Tag Archives: Myron Bolitar

‘Live Wire,’ by Harlan Coben

Live Wire

Another Harlan Coben novel, this time in his Myron Bolitar series. Myron is a sports, literary, and actors’ agent, and for some reason he keeps getting involved in investigating crimes. This one hits closer to home than most.

Live Wire begins with an appeal from “Suzze T,” a tennis star client married to a rock star. Suzze recently gave birth to a baby, and someone posted a comment on her Facebook page, saying that the baby is “not his.” Just a troll, you’d think, but now her husband has disappeared. Can Myron find him and bring him back?

As he investigates the husband’s last known movements, Myron gets a look at a night club closed circuit surveillance recording, and sees a familiar face – his sister-in-law, Kitty, also once a tennis star. Myron hasn’t seen Kitty or his brother in fifteen years. Myron didn’t trust her, and made accusations. The last time he saw his brother, he broke his nose. Now he wants nothing more than to see him again and apologize.

But Kitty is hard to find, and she has secrets. And then somebody dies, and the whole mystery plunges into a tangle of old and toxic secrets, while a ruthless killer lurks in the background. Of course Myron has his own dangerous weapon, in the person of his best friend, Win Lockwood.

Live Wire is in many ways a heartbreaking story, well told. Coben’s usual themes of loyalty and family love are front and center. LW also serves as a launching pad for Coben’s young adult mystery series starring Myron’s nephew Mickey Bolitar. Recommended.
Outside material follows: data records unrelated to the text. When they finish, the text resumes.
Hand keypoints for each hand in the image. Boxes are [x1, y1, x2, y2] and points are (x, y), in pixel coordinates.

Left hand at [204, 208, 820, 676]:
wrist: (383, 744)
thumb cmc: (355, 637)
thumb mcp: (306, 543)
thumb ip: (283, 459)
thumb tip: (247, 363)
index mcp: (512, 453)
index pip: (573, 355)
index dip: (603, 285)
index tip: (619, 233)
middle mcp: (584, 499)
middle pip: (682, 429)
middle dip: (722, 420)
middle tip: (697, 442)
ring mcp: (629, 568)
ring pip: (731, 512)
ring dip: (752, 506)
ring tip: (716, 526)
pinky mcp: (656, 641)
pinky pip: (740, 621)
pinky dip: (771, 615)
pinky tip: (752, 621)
‘Darkest Fear,’ by Harlan Coben

Darkest Fear

Her blue-black hair fell in big, loose curls, like thermal fax paper fresh out of the machine.

This is more like it.

I positively reviewed Harlan Coben’s latest Myron Bolitar novel, Home, a few days back. My only real quibble with the book was that the author seemed to be taking particular pains to virtue-signal – to demonstrate very obviously his politically acceptable views on gay marriage and cultural appropriation.

This earlier novel, Darkest Fear, avoids most of that. It’s just a fun mystery/thriller.
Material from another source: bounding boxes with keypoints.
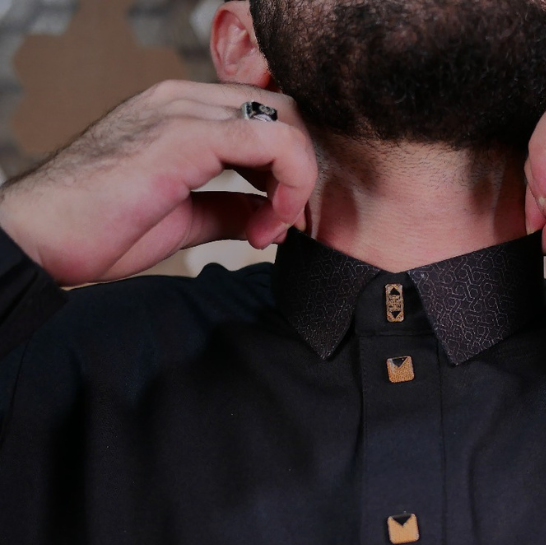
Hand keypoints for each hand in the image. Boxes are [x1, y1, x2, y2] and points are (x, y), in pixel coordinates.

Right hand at [0, 81, 316, 285]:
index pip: (266, 119)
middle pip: (284, 114)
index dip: (288, 171)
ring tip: (269, 229)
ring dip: (297, 182)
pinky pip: (271, 139)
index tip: (275, 222)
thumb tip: (266, 216)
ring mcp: (184, 111)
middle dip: (299, 173)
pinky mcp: (183, 135)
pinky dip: (289, 183)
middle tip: (280, 224)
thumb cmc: (100, 228)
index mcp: (183, 114)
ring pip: (285, 121)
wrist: (42, 239)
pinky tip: (267, 225)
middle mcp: (186, 101)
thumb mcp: (183, 218)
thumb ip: (227, 209)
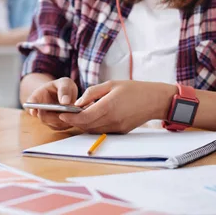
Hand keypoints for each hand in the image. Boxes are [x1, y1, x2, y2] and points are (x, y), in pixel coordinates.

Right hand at [25, 77, 78, 130]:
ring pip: (54, 123)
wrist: (66, 95)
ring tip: (74, 113)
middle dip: (55, 116)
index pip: (32, 102)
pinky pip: (62, 127)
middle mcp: (40, 110)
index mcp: (38, 96)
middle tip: (67, 112)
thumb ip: (64, 89)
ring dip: (64, 119)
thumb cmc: (63, 87)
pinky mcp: (56, 125)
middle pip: (44, 117)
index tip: (34, 111)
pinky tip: (76, 116)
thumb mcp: (64, 83)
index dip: (31, 108)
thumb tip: (65, 102)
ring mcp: (47, 119)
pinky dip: (70, 122)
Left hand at [59, 81, 175, 133]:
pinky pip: (102, 131)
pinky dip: (93, 126)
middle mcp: (112, 120)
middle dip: (74, 122)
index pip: (83, 117)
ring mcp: (116, 128)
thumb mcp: (111, 84)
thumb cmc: (133, 89)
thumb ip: (92, 93)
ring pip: (93, 130)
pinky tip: (92, 117)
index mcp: (108, 106)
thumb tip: (77, 103)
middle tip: (64, 115)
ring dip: (83, 125)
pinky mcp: (120, 131)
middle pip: (86, 126)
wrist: (154, 100)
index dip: (70, 118)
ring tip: (76, 116)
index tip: (61, 114)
This time out, Myron is contacted by an old girlfriend, to whom he has no desire to talk. Not only did she break his heart years ago, but she broke it in favor of the guy who was responsible for the knee injury that ended Myron’s basketball career before it started. But now she insists on seeing him. She has a teenaged son who suffers from a fatal bone marrow disease. Only a marrow transplant can save him. One genetic match has been found in this country, but that person has inexplicably dropped off the grid.

Oh, and one further thing – Myron is actually the boy’s natural father.
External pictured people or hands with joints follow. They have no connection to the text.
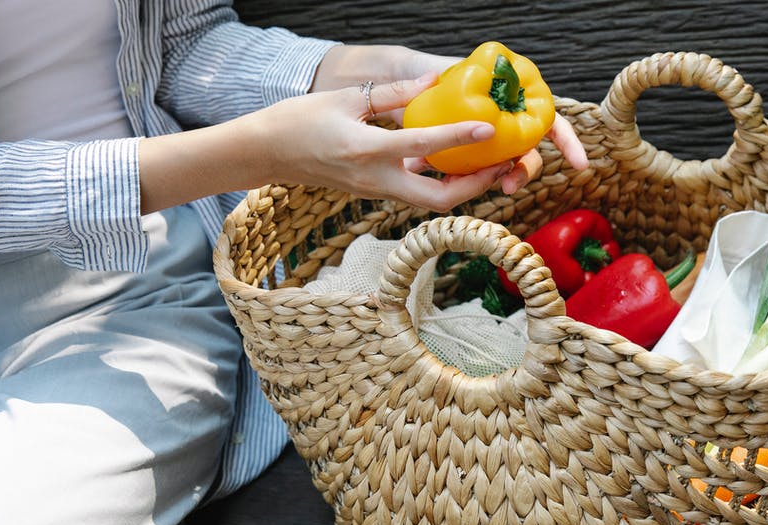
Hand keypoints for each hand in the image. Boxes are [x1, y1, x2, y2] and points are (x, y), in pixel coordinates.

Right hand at [312, 45, 588, 193]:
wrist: (266, 153)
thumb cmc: (300, 120)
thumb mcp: (346, 98)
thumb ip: (394, 93)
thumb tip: (435, 81)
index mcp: (367, 151)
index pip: (422, 146)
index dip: (459, 137)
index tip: (488, 129)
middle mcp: (375, 180)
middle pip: (438, 199)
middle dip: (475, 186)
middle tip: (501, 162)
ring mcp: (375, 191)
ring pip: (431, 200)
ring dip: (463, 187)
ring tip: (490, 162)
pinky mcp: (374, 192)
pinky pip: (416, 193)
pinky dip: (441, 182)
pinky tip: (457, 161)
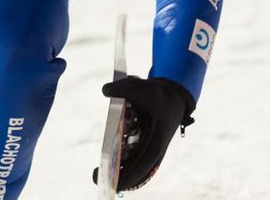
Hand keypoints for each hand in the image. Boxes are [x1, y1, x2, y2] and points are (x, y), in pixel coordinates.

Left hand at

Myron picks up the quest, which leads to a wealthy and secretive family, and to a series of unsolved serial killings. Several people may be the real killer – and the killer may even be the donor.

Darkest Fear is a fun story, full of excitement, humor, and heart. I enjoyed it immensely. Language is relatively mild, and adult situations not too extreme.

‘Home,’ by Harlan Coben

Home, Coben

Part way through my reading of Home, Harlan Coben’s latest Myron Bolitar novel, I remembered that I had sworn off these books not too long ago. It’s not that Coben isn’t a superior storyteller. And it’s not that he doesn’t offer the kind of character insight and humanity that I crave from an author. I just felt he’d gotten too PC for my taste. But I carried on, having purchased the book, and enjoying the story. Home is a good novel, but marred (for me, probably not for most readers) by progressive elements.

In this outing, we start with Win Lockhart, Myron’s wealthy, effete-but-deadly, longtime friend. Win has dropped out of sight to hunt for a missing person, his sister’s kidnapped son, gone ten years. His search has brought him to London, where he locates a boy who looks to him like his nephew’s friend, also kidnapped on the same occasion. In approaching the boy, he encounters three thugs, whom he easily dispatches. But the boy takes fright and runs away. That’s when Win calls Myron, who drops everything and flies to London to help in the search.

They encounter criminals and pimps in their investigation, but most of all they encounter lies. The lies are old, and deeply buried, and the true secrets lie not in London, but close to home. Old wounds are opened, and old betrayals revealed. The final resolution of the story is remarkable for its grace – but there’s a less inspirational anticlimax.

Home is a very good book. Author Coben possesses deep empathy for the human situation, drawing the reader in and making us care. My problem is mainly with two characters, Esperanza and Big Cindy, who are a married lesbian couple. I suspect they were originally added to the cast of the books for purposes of comic relief. But changing times have persuaded the author to treat them with increasing earnest seriousness. For me, this is a conformist and disappointing element in stories this good and well-grounded in human nature. Various hints suggest that Coben himself does not entirely buy into modern ideas about gender and gender roles, but he nevertheless genuflects to all the prescribed altars, in this and other matters.

Other than that, highly recommended. Coben doesn’t use much bad language, and the sex and violence are relatively restrained.